Because the game is more challenging, it actually is worth playing because you'll feel accomplished, not feel like you slept through it. The other good thing is it's actually longer. While 9 stages may seem like a little bit, the game will take about 6 hours to beat, which isn't bad for an action game of this vein. Add in the 2 extra characters, and you have 18 hours of shooting action, which is quite a bit for a $15 game (and if this was 1994 it would be one hell of a popular arcade game). It does get somewhat repetitive after a while, but the game is tough enough that you'll enjoy it. If you liked the first one, you'll be in love with Gungrave Overdose, which is the best thing you can say. And even if you didn't like it, or at least liked the concept, it's worth giving a 2nd shot, because it's exactly what a sequel should be in terms of taking what was wrong and making it right.

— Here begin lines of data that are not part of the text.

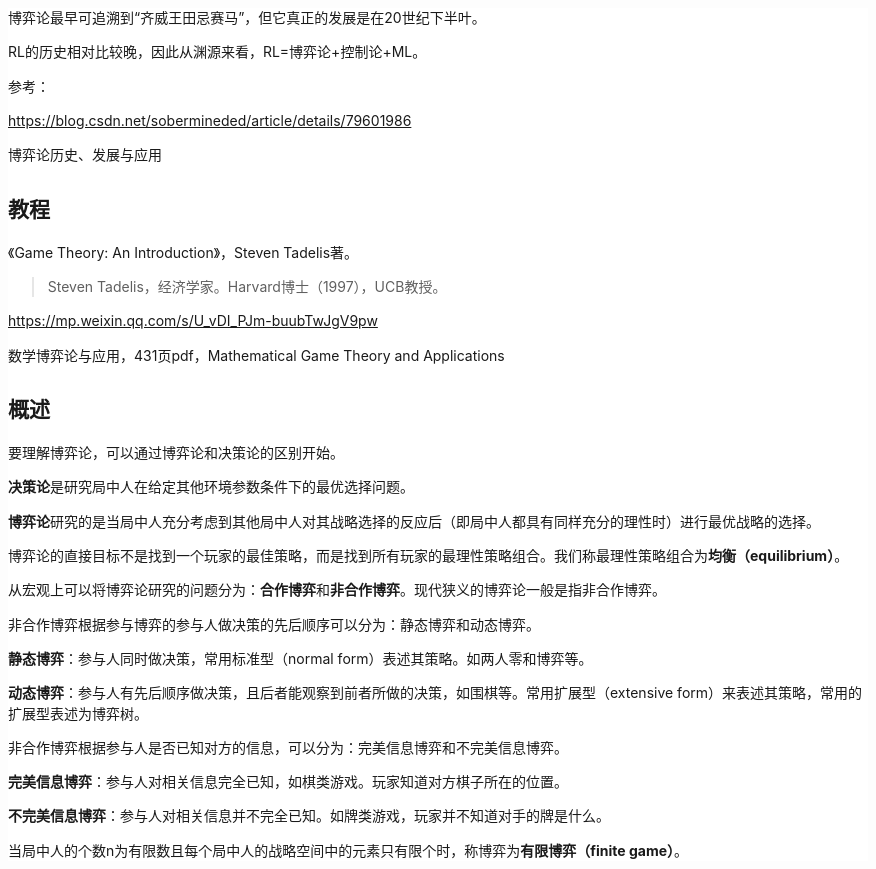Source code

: 博弈论最早可追溯到“齐威王田忌赛马”，但它真正的发展是在20世纪下半叶。

RL的历史相对比较晚，因此从渊源来看，RL=博弈论+控制论+ML。

参考：

https://blog.csdn.net/sobermineded/article/details/79601986

博弈论历史、发展与应用

## 教程

《Game Theory: An Introduction》，Steven Tadelis著。

>Steven Tadelis，经济学家。Harvard博士（1997），UCB教授。

https://mp.weixin.qq.com/s/U_vDI_PJm-buubTwJgV9pw

数学博弈论与应用，431页pdf，Mathematical Game Theory and Applications

## 概述

要理解博弈论，可以通过博弈论和决策论的区别开始。

**决策论**是研究局中人在给定其他环境参数条件下的最优选择问题。

**博弈论**研究的是当局中人充分考虑到其他局中人对其战略选择的反应后（即局中人都具有同样充分的理性时）进行最优战略的选择。

博弈论的直接目标不是找到一个玩家的最佳策略，而是找到所有玩家的最理性策略组合。我们称最理性策略组合为**均衡（equilibrium）**。

从宏观上可以将博弈论研究的问题分为：**合作博弈**和**非合作博弈**。现代狭义的博弈论一般是指非合作博弈。

非合作博弈根据参与博弈的参与人做决策的先后顺序可以分为：静态博弈和动态博弈。

**静态博弈**：参与人同时做决策，常用标准型（normal form）表述其策略。如两人零和博弈等。

**动态博弈**：参与人有先后顺序做决策，且后者能观察到前者所做的决策，如围棋等。常用扩展型（extensive form）来表述其策略，常用的扩展型表述为博弈树。

非合作博弈根据参与人是否已知对方的信息，可以分为：完美信息博弈和不完美信息博弈。

**完美信息博弈**：参与人对相关信息完全已知，如棋类游戏。玩家知道对方棋子所在的位置。

**不完美信息博弈**：参与人对相关信息并不完全已知。如牌类游戏，玩家并不知道对手的牌是什么。

当局中人的个数n为有限数且每个局中人的战略空间中的元素只有限个时，称博弈为**有限博弈（finite game）**。
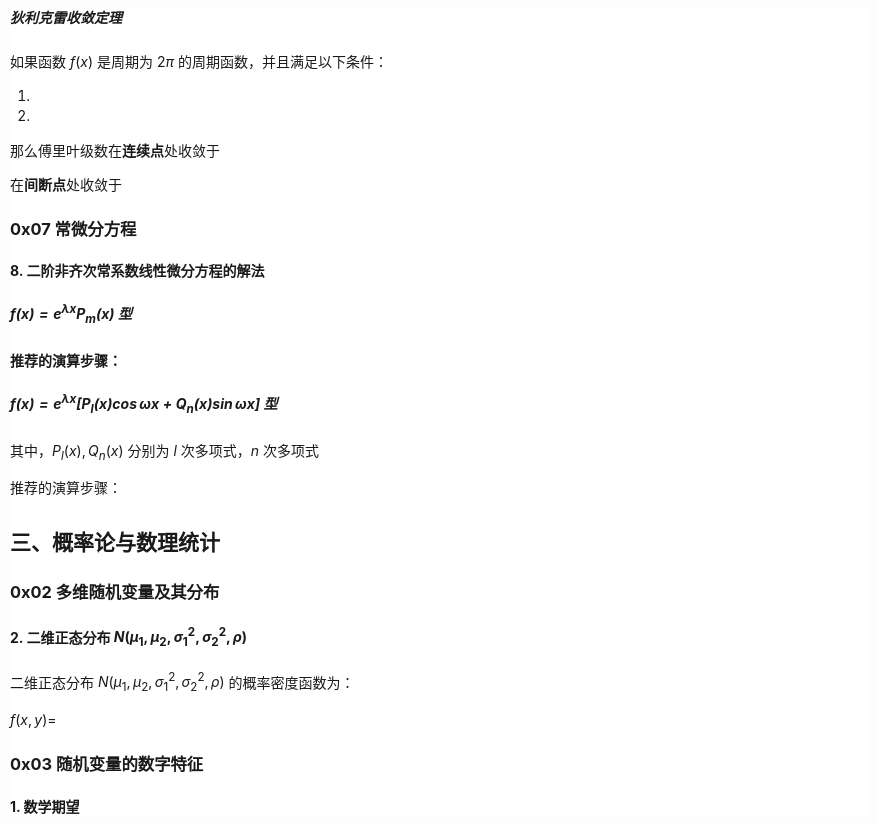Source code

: 
##### 狄利克雷收敛定理

如果函数 $f(x)$ 是周期为 $2\pi$ 的周期函数，并且满足以下条件：

1. 
2. 

那么傅里叶级数在**连续点**处收敛于

在**间断点**处收敛于





### 0x07 常微分方程

#### 8. 二阶非齐次常系数线性微分方程的解法

##### $f(x)=e^{\lambda x}P_m(x)$ 型

**推荐的演算步骤：**











##### $f(x)=e^{\lambda x}[P_l(x)\cos\omega x+Q_n(x)\sin \omega x]$ 型

其中，$P_l(x),Q_n(x)$ 分别为 $l$ 次多项式，$n$ 次多项式

推荐的演算步骤：









## 三、概率论与数理统计

### 0x02 多维随机变量及其分布

#### 2. 二维正态分布 $N(\mu_1,\mu_2,\sigma_1^2,\sigma_2^2,\rho)$

二维正态分布 $N(\mu_1,\mu_2,\sigma_1^2,\sigma_2^2,\rho)$ 的概率密度函数为：



$f(x,y)=$



### 0x03 随机变量的数字特征

#### 1. 数学期望
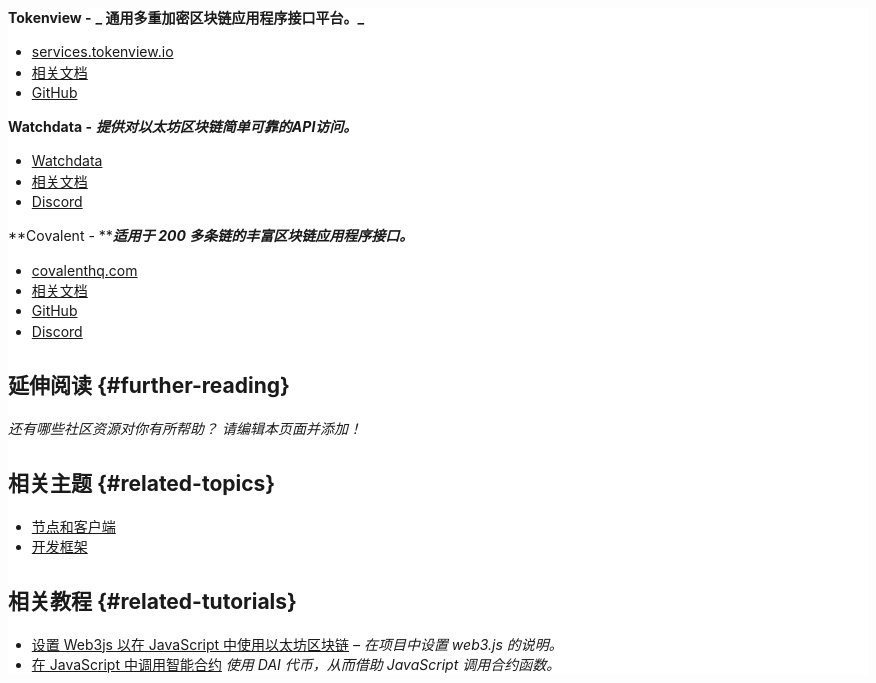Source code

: **Tokenview -** **_ 通用多重加密区块链应用程序接口平台。_**

- [services.tokenview.io](https://services.tokenview.io/)
- [相关文档](https://services.tokenview.io/docs?type=api)
- [GitHub](https://github.com/Tokenview)

**Watchdata -** **_提供对以太坊区块链简单可靠的API访问。_**

- [Watchdata](https://watchdata.io/)
- [相关文档](https://docs.watchdata.io/)
- [Discord](https://discord.com/invite/TZRJbZ6bdn)

**Covalent - ****_适用于 200 多条链的丰富区块链应用程序接口。_**

- [covalenthq.com](https://www.covalenthq.com/)
- [相关文档](https://www.covalenthq.com/docs/api/)
- [GitHub](https://github.com/covalenthq)
- [Discord](https://www.covalenthq.com/discord/)


## 延伸阅读 {#further-reading}

_还有哪些社区资源对你有所帮助？ 请编辑本页面并添加！_

## 相关主题 {#related-topics}

- [节点和客户端](/developers/docs/nodes-and-clients/)
- [开发框架](/developers/docs/frameworks/)

## 相关教程 {#related-tutorials}

- [设置 Web3js 以在 JavaScript 中使用以太坊区块链](/developers/tutorials/set-up-web3js-to-use-ethereum-in-javascript/) _– 在项目中设置 web3.js 的说明。_
- [在 JavaScript 中调用智能合约](/developers/tutorials/calling-a-smart-contract-from-javascript/) _使用 DAI 代币，从而借助 JavaScript 调用合约函数。_
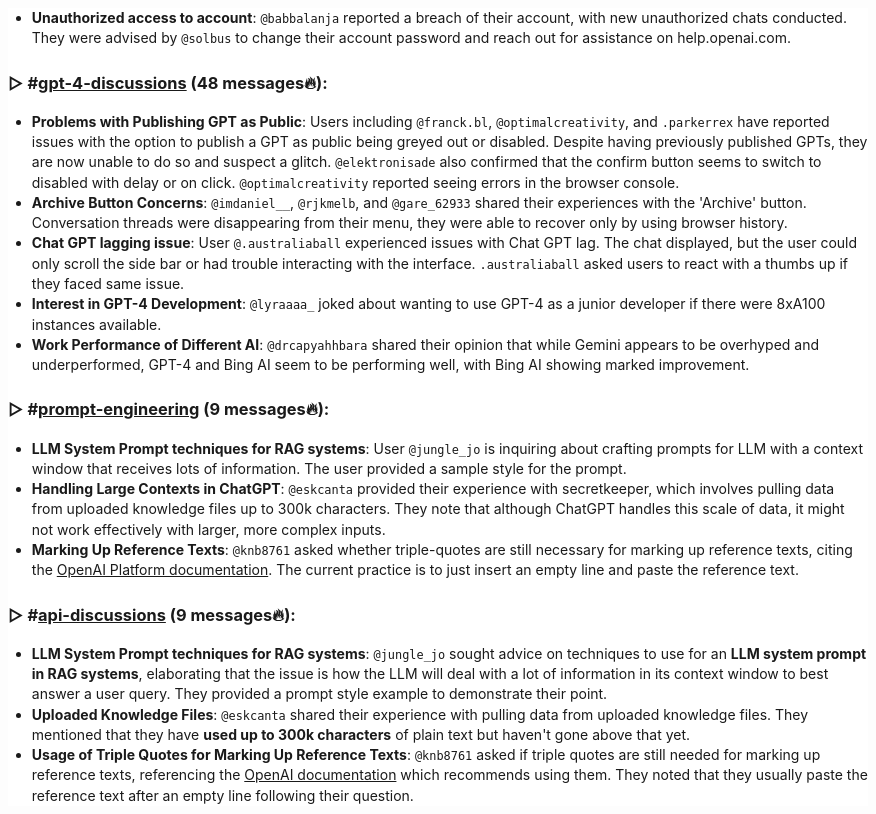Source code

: - **Unauthorized access to account**: `@babbalanja` reported a breach of their account, with new unauthorized chats conducted. They were advised by `@solbus` to change their account password and reach out for assistance on help.openai.com.


### ▷ #[gpt-4-discussions](https://discord.com/channels/974519864045756446/1001151820170801244/) (48 messages🔥): 
        
- **Problems with Publishing GPT as Public**: Users including `@franck.bl`, `@optimalcreativity`, and `.parkerrex` have reported issues with the option to publish a GPT as public being greyed out or disabled. Despite having previously published GPTs, they are now unable to do so and suspect a glitch. `@elektronisade` also confirmed that the confirm button seems to switch to disabled with delay or on click. `@optimalcreativity` reported seeing errors in the browser console.
- **Archive Button Concerns**: `@imdaniel__`, `@rjkmelb`, and `@gare_62933` shared their experiences with the 'Archive' button. Conversation threads were disappearing from their menu, they were able to recover only by using browser history.
- **Chat GPT lagging issue**: User `@.australiaball` experienced issues with Chat GPT lag. The chat displayed, but the user could only scroll the side bar or had trouble interacting with the interface. `.australiaball` asked users to react with a thumbs up if they faced same issue.
- **Interest in GPT-4 Development**: `@lyraaaa_` joked about wanting to use GPT-4 as a junior developer if there were 8xA100 instances available.
- **Work Performance of Different AI**: `@drcapyahhbara` shared their opinion that while Gemini appears to be overhyped and underperformed, GPT-4 and Bing AI seem to be performing well, with Bing AI showing marked improvement.


### ▷ #[prompt-engineering](https://discord.com/channels/974519864045756446/1046317269069864970/) (9 messages🔥): 
        
- **LLM System Prompt techniques for RAG systems**: User `@jungle_jo` is inquiring about crafting prompts for LLM with a context window that receives lots of information. The user provided a sample style for the prompt.
- **Handling Large Contexts in ChatGPT**: `@eskcanta` provided their experience with secretkeeper, which involves pulling data from uploaded knowledge files up to 300k characters. They note that although ChatGPT handles this scale of data, it might not work effectively with larger, more complex inputs.
- **Marking Up Reference Texts**: `@knb8761` asked whether triple-quotes are still necessary for marking up reference texts, citing the [OpenAI Platform documentation](https://platform.openai.com/docs/guides/prompt-engineering/strategy-write-clear-instructions). The current practice is to just insert an empty line and paste the reference text.


### ▷ #[api-discussions](https://discord.com/channels/974519864045756446/1046317269069864970/) (9 messages🔥): 
        
- **LLM System Prompt techniques for RAG systems**: `@jungle_jo` sought advice on techniques to use for an **LLM system prompt in RAG systems**, elaborating that the issue is how the LLM will deal with a lot of information in its context window to best answer a user query. They provided a prompt style example to demonstrate their point.
- **Uploaded Knowledge Files**: `@eskcanta` shared their experience with pulling data from uploaded knowledge files. They mentioned that they have **used up to 300k characters** of plain text but haven't gone above that yet.
- **Usage of Triple Quotes for Marking Up Reference Texts**: `@knb8761` asked if triple quotes are still needed for marking up reference texts, referencing the [OpenAI documentation](https://platform.openai.com/docs/guides/prompt-engineering/strategy-write-clear-instructions) which recommends using them. They noted that they usually paste the reference text after an empty line following their question.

Adding to the quality of Gungrave Overdose is the visual presentation. Well-done anime scenes tell much of the tale, and the panel-based cutscenes between the main characters is interesting, though slightly old-school (similar to Front Mission 4, but a bit better). The in-game visuals are colorfully cel-shaded, a trend that seems to be vanishing recently. It's got a steady framerate and never bogs down so the action always keeps up. On the other side, the enemy designs are repetitive in an old-school way, which is either good or bad depending on your perspective. But overall, there's a slick, polished feel to this game, in both artistic style and presentation. It doesn't look all that different from the original game, but it really is a well-done game in this regard.
The audio is pretty good as well. Though there's like a half-dozen voice actors for dozens of characters, they all perform pretty well and provide decent dubs for the anime, even if you can tell who's doing the same voices (it's amusing to hear a discussion between two characters voiced by the same person). There's supposedly music that plays during the stages, but I'll have to take the word of RED and Mastiff, considering how friggin' loud the action gets. Seriously, other than the sound of guns and other weapons, everything is completely drowned out aside from the occasional moments where nothing's going on and you can hear the typically Japanese soundtrack.